Another endoscopic technique such as clipping, the most popular mucosal closure method, may work similarly to this technique. However, the previous ex vivo study reported that the strength of the tissue apposition was greater in suturing than in clipping11,14. It is expected that EHS provides a comparable strength to surgical suturing because the methodology and materials used in EHS are similar to in surgery.

As an unfavorable event, continuous suturing involved stenosis. In contrast, no stenosis was seen in nodule suturing cases. A possible reason may be that the continuous suturing produces a strong tension in a short axis circumferentially enough to narrow the lumen, whereas the tension in that axis produced by the nodule suturing remains small. In our experiment on the degree of stenosis in each suturing method, the shortening rate was obviously greater in the continuous suturing method than in the nodule suturing method, which implied that the shortening force toward the short axis was stronger in the continuous suturing method than in the nodule-suturing method. Because the stenosis should be avoided to affect the long-term outcome and quality of life15, the nodule suturing technique with extra corporeal ligation should be applied. In this study, the procedure time of the nodule suturing became shorter, which suggests that suturing speed will become faster as training and practice are accumulated.

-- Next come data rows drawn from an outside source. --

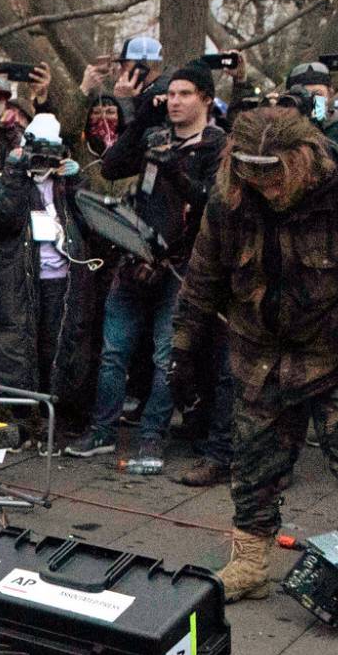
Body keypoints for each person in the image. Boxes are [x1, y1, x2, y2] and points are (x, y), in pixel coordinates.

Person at [172, 103, 338, 655]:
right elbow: (202, 277)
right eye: (253, 173)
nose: (265, 187)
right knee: (253, 460)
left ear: (304, 159)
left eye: (275, 174)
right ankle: (250, 561)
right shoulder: (231, 197)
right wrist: (183, 349)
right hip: (260, 351)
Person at [69, 65, 224, 478]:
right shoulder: (156, 135)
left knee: (165, 355)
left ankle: (152, 435)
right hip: (134, 256)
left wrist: (174, 168)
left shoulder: (216, 145)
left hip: (180, 267)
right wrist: (141, 119)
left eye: (185, 94)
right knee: (113, 351)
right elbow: (111, 168)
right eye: (170, 94)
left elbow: (211, 203)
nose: (174, 101)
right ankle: (102, 430)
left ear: (205, 99)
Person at [0, 114, 91, 421]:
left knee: (56, 350)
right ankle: (21, 416)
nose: (42, 163)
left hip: (61, 281)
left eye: (48, 155)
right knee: (20, 348)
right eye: (37, 154)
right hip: (18, 281)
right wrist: (15, 174)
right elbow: (0, 219)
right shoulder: (12, 179)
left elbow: (90, 225)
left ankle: (54, 416)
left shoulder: (65, 185)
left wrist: (77, 182)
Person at [283, 61, 338, 164]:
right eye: (302, 96)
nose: (309, 101)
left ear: (330, 95)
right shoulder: (281, 131)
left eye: (317, 95)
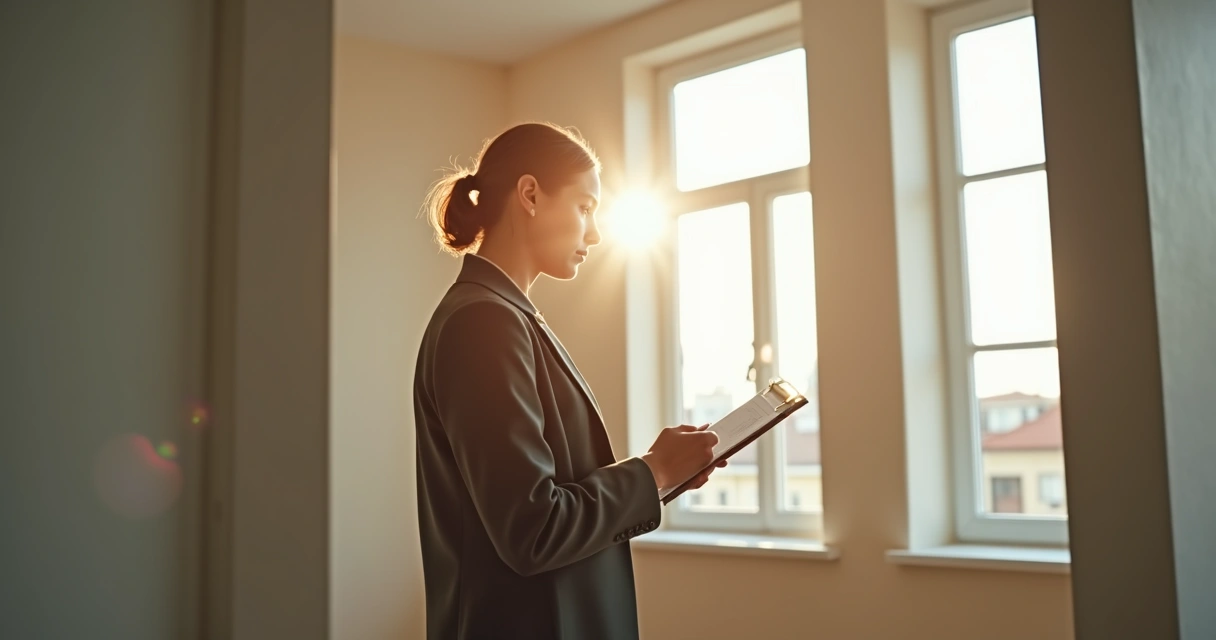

This study has several limitations. First, it was an ex vivo, small-number pilot study using the isolated porcine colon. Consequently, no conclusions can be drawn on whether hemostasis will be adequate in an animate model, and it is uncertain whether the observations on stenosis will also carry over to clinical practice. Second, operators were limited to a single endoscopist and assistant having previous clinical experience of EHS. Third, we did not estimate the sealing strength objectively due to lack of an instrument to measure intraluminal pressure or mechanical strength. Fourth, we have not investigated histological assessments at the sutured anastomoses, which can be done in in vivo models. In vivo experiments would be favorable to directly demonstrate the effectiveness of additional suturing for anastomoses. The results of this ex vivo experiment will be able to accelerate subsequent in vivo experiments as a next step.

In conclusion, we demonstrated that EHS of rectal anastomosis was feasible without stenoses by the nodule-suturing method with extra corporeal ligation in ex vivo porcine models. This concept may be one possible option to reduce the risk of anastomotic leakage after rectal surgery.